Tugas → Tukar "Reading left to right" dengan "Going from left to right" di semua baris di bawah, lalu tulis ulang baris-baris itu tanpa perubahan lain. Jangan sertakan gambarnya dalam jawaban.

Data yang dikumpulkan:
*-*-*

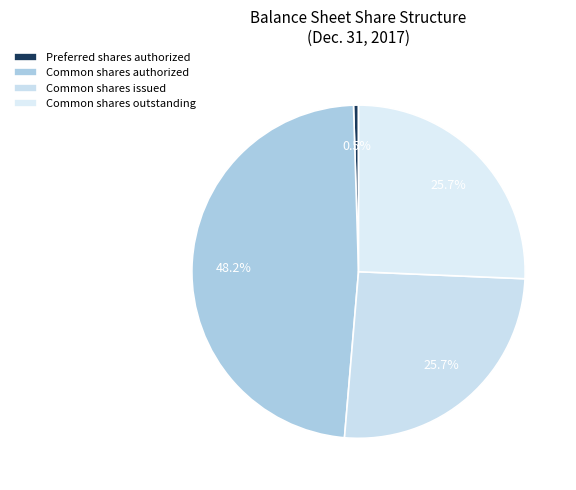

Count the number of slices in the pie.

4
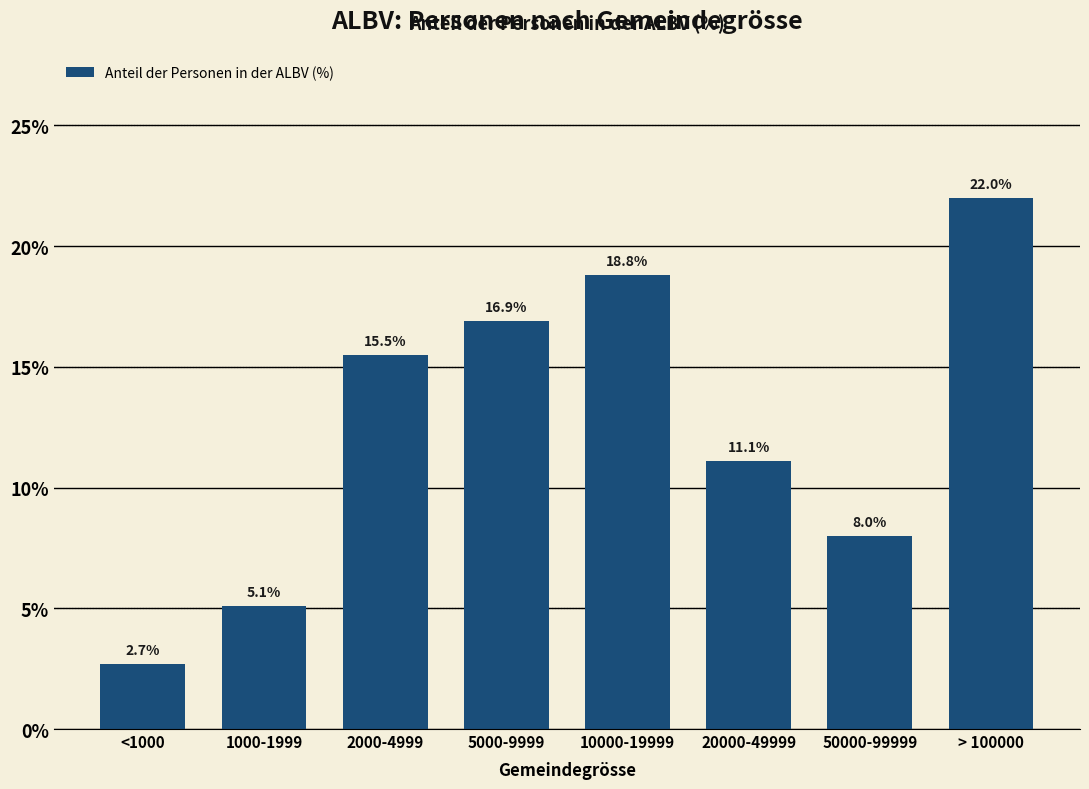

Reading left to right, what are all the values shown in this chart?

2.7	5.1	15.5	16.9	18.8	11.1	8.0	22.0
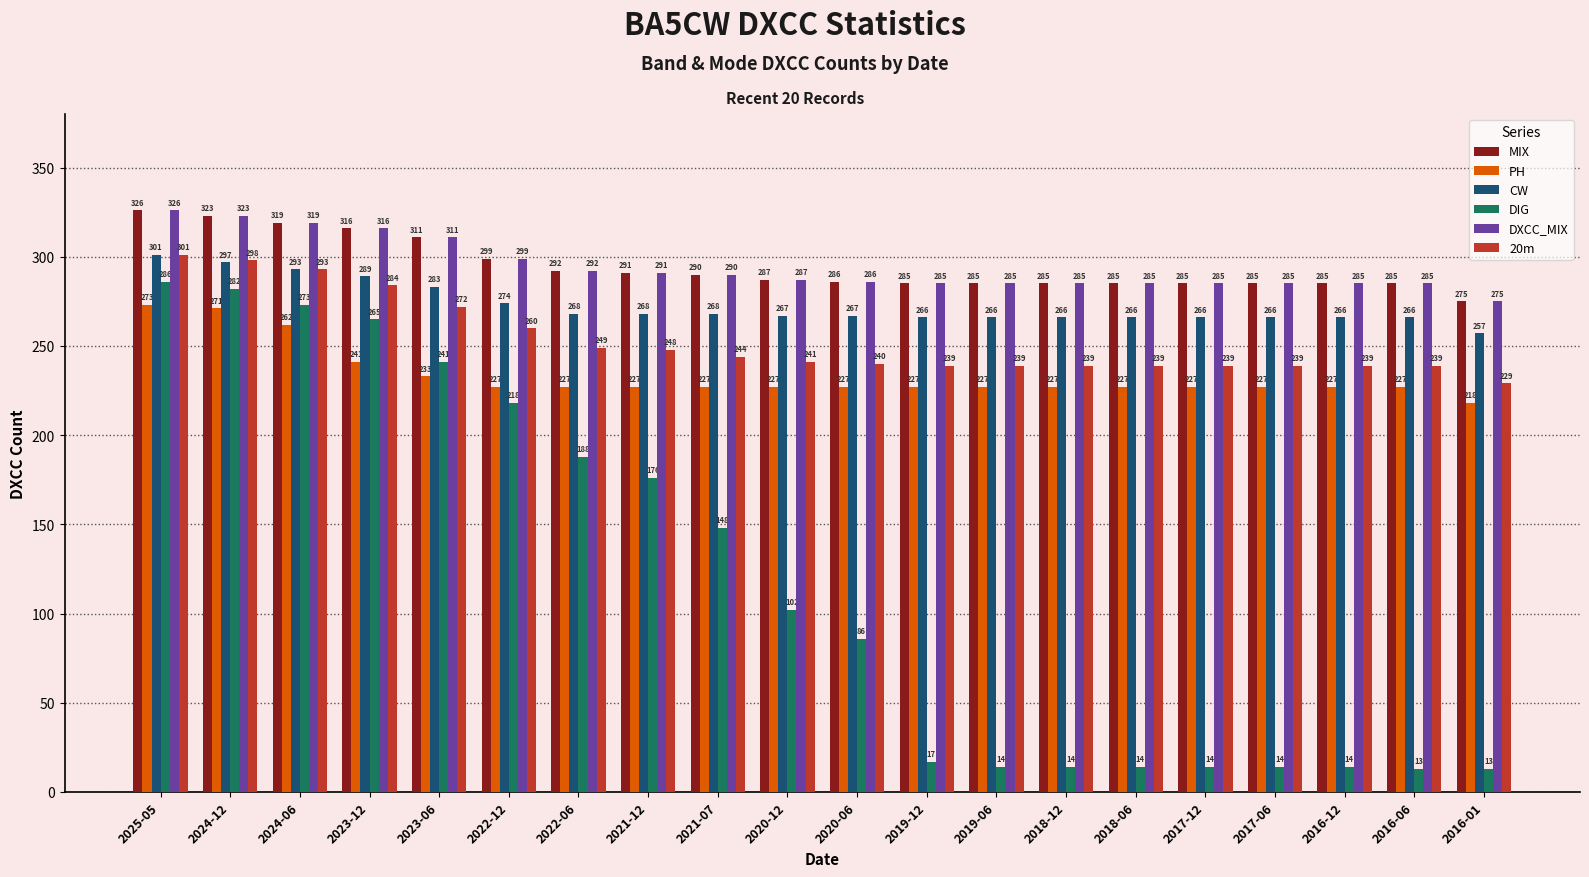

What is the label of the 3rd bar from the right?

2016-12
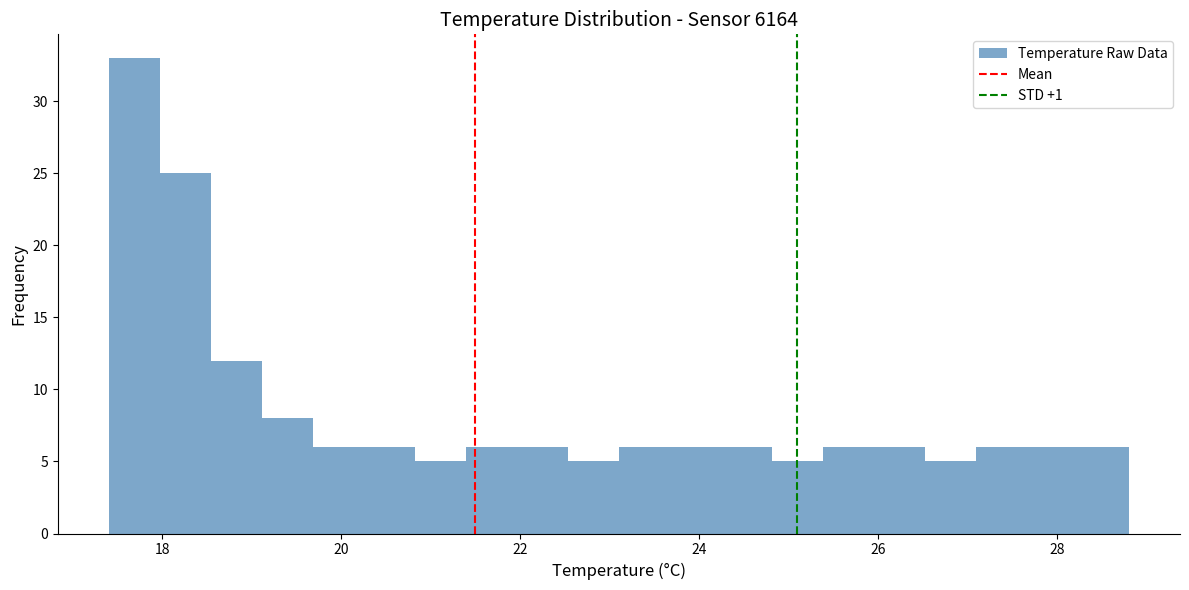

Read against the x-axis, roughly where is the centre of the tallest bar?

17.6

*-*-*

Jawaban →
Count the number of slices in the pie.

4

Going from left to right, what are all the values shown in this chart?

2.7	5.1	15.5	16.9	18.8	11.1	8.0	22.0

What is the label of the 3rd bar from the right?

2016-12

Read against the x-axis, roughly where is the centre of the tallest bar?

17.6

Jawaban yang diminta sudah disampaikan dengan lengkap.